Supplied information START

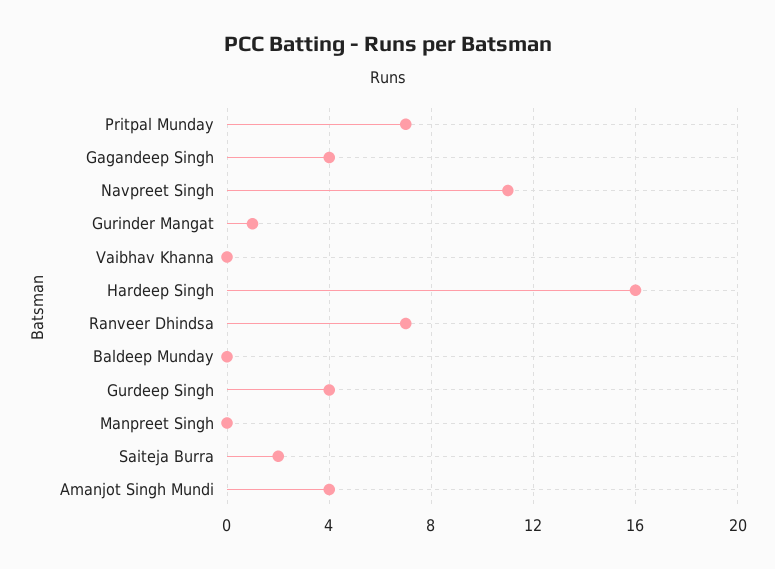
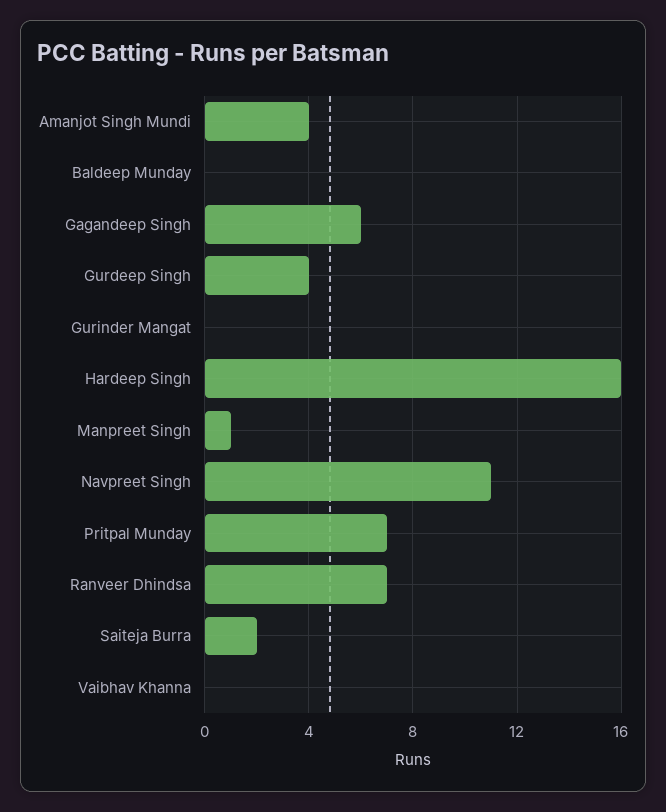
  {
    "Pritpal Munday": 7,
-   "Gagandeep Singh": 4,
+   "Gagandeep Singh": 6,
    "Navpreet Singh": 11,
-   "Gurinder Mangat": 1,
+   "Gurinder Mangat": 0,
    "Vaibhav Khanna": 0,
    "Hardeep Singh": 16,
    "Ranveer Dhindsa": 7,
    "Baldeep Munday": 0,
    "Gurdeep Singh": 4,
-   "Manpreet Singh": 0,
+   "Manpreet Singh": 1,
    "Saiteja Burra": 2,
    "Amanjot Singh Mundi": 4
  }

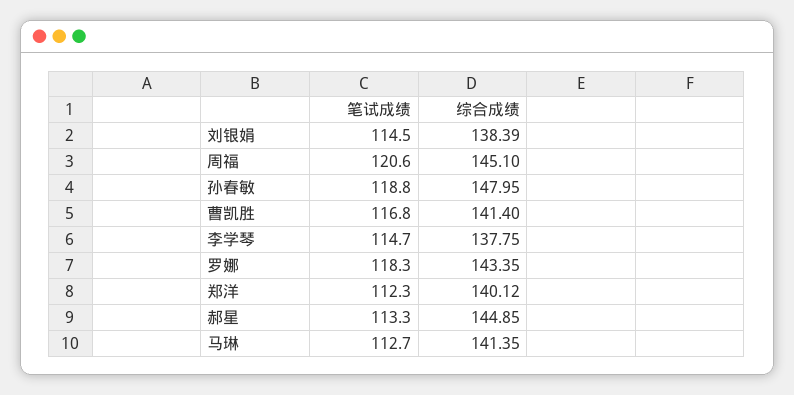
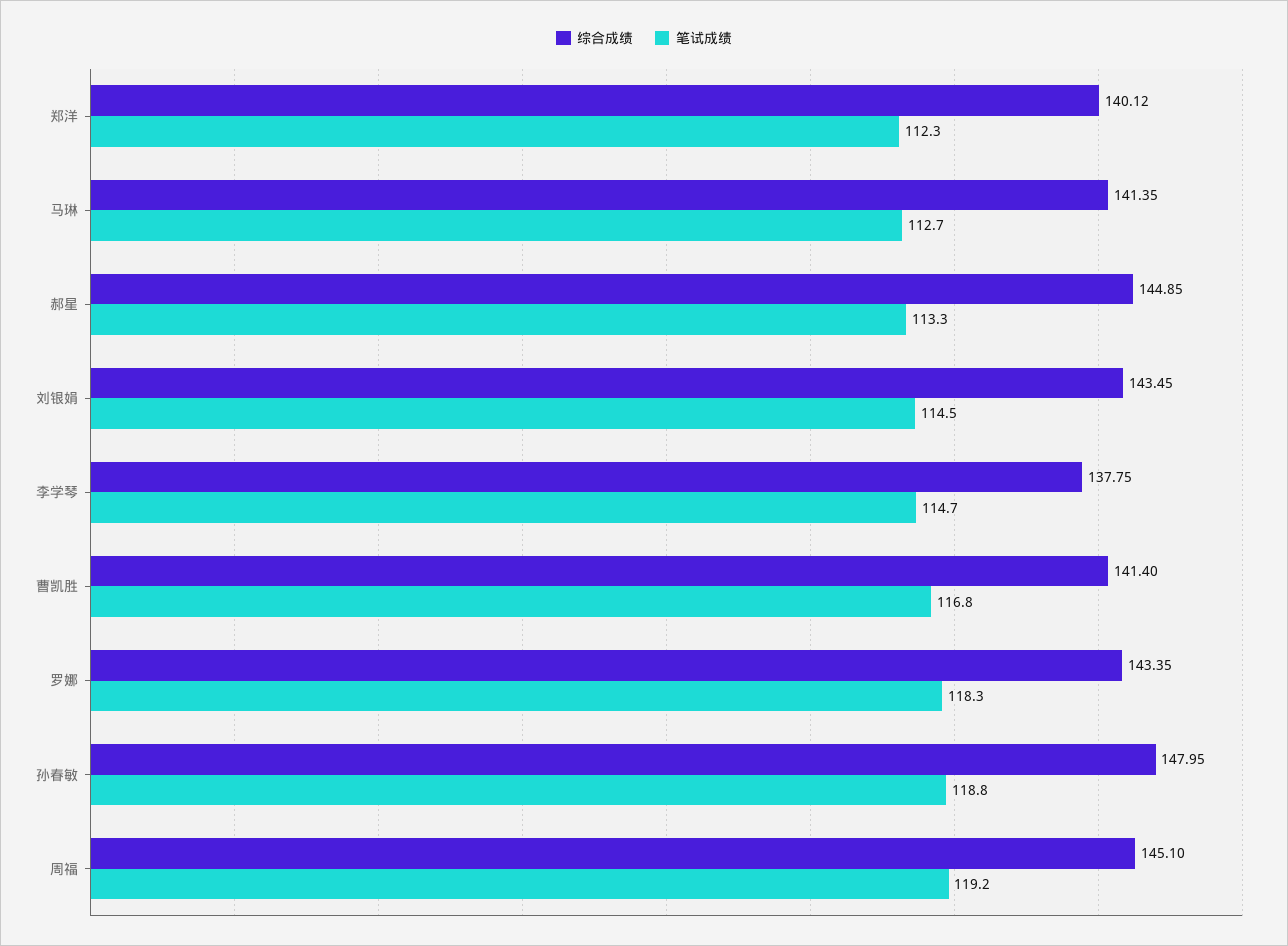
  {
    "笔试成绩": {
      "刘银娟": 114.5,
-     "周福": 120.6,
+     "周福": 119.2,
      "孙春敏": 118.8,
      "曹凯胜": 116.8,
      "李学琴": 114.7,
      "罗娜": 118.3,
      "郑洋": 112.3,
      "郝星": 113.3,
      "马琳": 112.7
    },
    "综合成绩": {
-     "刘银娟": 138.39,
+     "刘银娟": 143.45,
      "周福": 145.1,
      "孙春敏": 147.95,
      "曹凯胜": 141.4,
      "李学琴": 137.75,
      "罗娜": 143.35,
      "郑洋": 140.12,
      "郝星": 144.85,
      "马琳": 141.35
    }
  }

Supplied information END

# Task requirements
Write out the whole listing exactly, and drop the pictures.

# Solution to the exercise
  {
    "Pritpal Munday": 7,
-   "Gagandeep Singh": 4,
+   "Gagandeep Singh": 6,
    "Navpreet Singh": 11,
-   "Gurinder Mangat": 1,
+   "Gurinder Mangat": 0,
    "Vaibhav Khanna": 0,
    "Hardeep Singh": 16,
    "Ranveer Dhindsa": 7,
    "Baldeep Munday": 0,
    "Gurdeep Singh": 4,
-   "Manpreet Singh": 0,
+   "Manpreet Singh": 1,
    "Saiteja Burra": 2,
    "Amanjot Singh Mundi": 4
  }

  {
    "笔试成绩": {
      "刘银娟": 114.5,
-     "周福": 120.6,
+     "周福": 119.2,
      "孙春敏": 118.8,
      "曹凯胜": 116.8,
      "李学琴": 114.7,
      "罗娜": 118.3,
      "郑洋": 112.3,
      "郝星": 113.3,
      "马琳": 112.7
    },
    "综合成绩": {
-     "刘银娟": 138.39,
+     "刘银娟": 143.45,
      "周福": 145.1,
      "孙春敏": 147.95,
      "曹凯胜": 141.4,
      "李学琴": 137.75,
      "罗娜": 143.35,
      "郑洋": 140.12,
      "郝星": 144.85,
      "马琳": 141.35
    }
  }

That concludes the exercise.